Coming into Johann’s life as well is an energetic, contrarian journalist, Thomas Gnielka (André Szymanski), who forces the prosecutor to recognize how many former Nazis still function unimpeded in West German society. Chief Prosecutor General Fritz Bauer (played by the late Gert Voss, to whom the film is dedicated, who died in July 2014 at 72), well aware of the Nazi plague, encourages his young associate to pursue the matter. (See this three-part WSWS series: “Forty years since the Frankfurt Auschwitz trial,” part 1, part 2, part 3.) Working with Gnielka and concentration camp survivor Simon Kirsch (Johannes Krisch), Johann is stunned when he learns the vast dimensions of the Nazis’ machinery of extermination at Auschwitz and that many of those who ran the “factory of death” now have comfortable careers in public service. (“The public sector is full of Nazis. And none of them has anything to worry about.”)
Sifting through the chaotic records of 600,000 individuals stored at the U.S. Army Document Center, Johann discovers that thousands of former Nazis seamlessly returned to their prewar lives.

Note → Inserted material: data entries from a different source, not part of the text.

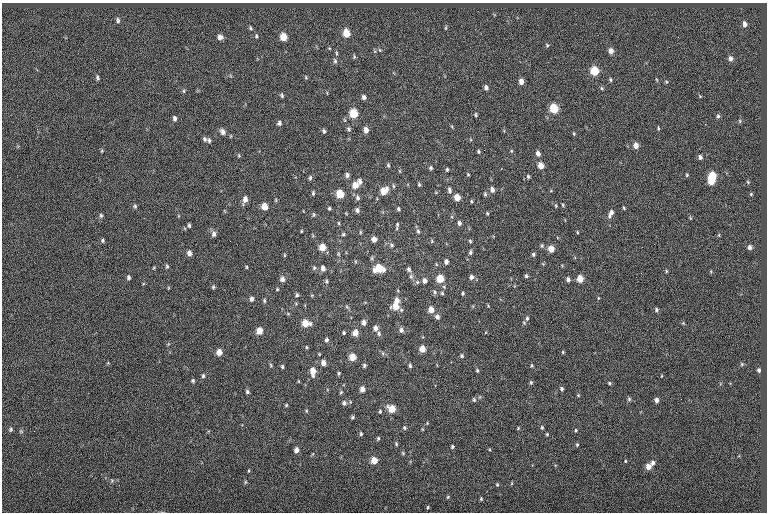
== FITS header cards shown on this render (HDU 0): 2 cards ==
NAXIS1  =                  765
NAXIS2  =                  510

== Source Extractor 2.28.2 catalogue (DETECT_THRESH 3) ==
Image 765 x 510 px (HDU 0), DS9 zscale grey, 1 PNG px = 1 image px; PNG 769 x 514 px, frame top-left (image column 1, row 510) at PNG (2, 3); no overlay
Background -0.00929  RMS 7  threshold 21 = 3 sigma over >= 5 px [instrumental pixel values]
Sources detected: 222; all 222 listed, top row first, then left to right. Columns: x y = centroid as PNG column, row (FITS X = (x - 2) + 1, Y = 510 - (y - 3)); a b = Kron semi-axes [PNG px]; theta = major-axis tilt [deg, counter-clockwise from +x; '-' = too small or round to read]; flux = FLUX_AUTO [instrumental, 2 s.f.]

In his pursuits, he is aided by the testimony of Auschwitz survivors, his endearing and principled secretary Schmittchen (Hansi Jochmann), and a fellow prosecutor, who initially ridicules Johann about the project.
In one of the film’s most powerful moments, Auschwitz survivors file through Johann’s office, one after the other, to provide testimony. There are no words in the sequence, just a series of headshots of people with resolute, determined expressions and horror stories to recount. Schmittchen cannot contain her grief and shock.
At first, Johann is exclusively focused on capturing the elusive Dr. Josef Mengele at the expense of lesser targets. After discovering that his girlfriend Marlene’s father was a Nazi, Johann begins to wonder about his own now-deceased parent, whom he idolizes and idealizes. At one point, one of Johann’s hostile superiors angrily asks: “Do you want every young man in this country to wonder whether his father was a murderer?” Labyrinth of Lies successfully dramatizes the events leading up to hearings that helped illuminate the truth about the death camps and had a strong impact in particular on a younger generation of Germans.
Expressive of some of the current ideological difficulties, neither Phoenix nor Labyrinth of Lies makes any attempt to explain German fascism as a historical and social phenomenon. The Nazi regime is rather an appalling “given,” the starting point in both cases for a legitimate and compelling drama. Each work tends to reduce the problem to individual moral choices, summed up in this comment by one of the lead characters in Labyrinth: “The only response to Auschwitz is to do the right thing yourself.” This sidesteps the question, however, of how it was that Auschwitz came into being to begin with and whether its existence was inevitable.
Nonetheless, both are serious and sincere films and serve as warnings against any attempt to minimize or relativize the crimes of the Third Reich.